Der Schweizer wird den meisten am ehesten als Sänger von DIE AERONAUTEN bekannt sein. Dabei umfasst sein Schaffen unzählige weitere Platten mit anderen Bands (unter anderem DIE ZUKUNFT) und auch zwölf Soloscheiben unter dem Namen GUZ. Wenn ihr ihn das erste Mal auf dem Mixtape eines Freundes singen hört, mit Zeilen wie „Doch sie fingen an zu tröten auf selbstgemachten Flöten / Und ich wusste, es waren Arschgeigen“, wird er auch die von der harten Hardcore-Punk-Fraktion sofort ins Herz treffen und nicht mehr loslassen. Tiefgang mit absurdem Humor, stoischer Gelassenheit und ehrlicher Verzweiflung. Diese Welt ist ein schlechterer Ort, ohne GUZ.

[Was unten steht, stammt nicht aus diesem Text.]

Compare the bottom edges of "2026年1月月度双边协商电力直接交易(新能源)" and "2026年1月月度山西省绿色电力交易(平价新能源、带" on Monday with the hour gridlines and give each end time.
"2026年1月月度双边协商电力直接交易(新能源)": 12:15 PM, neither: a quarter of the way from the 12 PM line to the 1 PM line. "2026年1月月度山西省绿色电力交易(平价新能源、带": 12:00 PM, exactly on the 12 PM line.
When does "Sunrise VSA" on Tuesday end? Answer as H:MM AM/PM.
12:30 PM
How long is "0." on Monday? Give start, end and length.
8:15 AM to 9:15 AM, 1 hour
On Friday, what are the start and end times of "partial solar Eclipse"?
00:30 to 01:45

Françoise Cactus (05.05.1964 – 17.02.2022)
Alles, was wir gerade zu GUZ geschrieben haben, gilt auch so ähnlich für Françoise. Oder noch mehr. Neben toller Musik mit STEREO TOTAL und den LOLITAS schuf sie auch Bücher, Bilder und Skulpturen, eine davon die „Wollita“, eine lebensgroße gehäkelte Puppe, die 2004 von den Springer-Blättern Bild und B.Z. als angeblicher Beweis für eine „Kinderpornoausstellung im Künstlerhaus Bethanien“ dutzendmal verrissen und skandalisiert wurde. Tatsächlich beschäftigte sich die Ausstellung „When Love turns to Poison“ mit den Schattenseiten der Sexualität und mit sexueller Gewalt. Als Antwort auf die Springer-Kampagne schrieb Françoise zusammen mit Wolfgang Müller (DIE TÖDLICHE DORIS) das Buch „Wollita – Vom Wollknäuel zum Superstar!“. Und den Aufruf „Wollita (18) muss den B.Z.-Kulturpreis bekommen!“ unterzeichneten über 250 Künstler:innen und Kulturarbeiter:innen.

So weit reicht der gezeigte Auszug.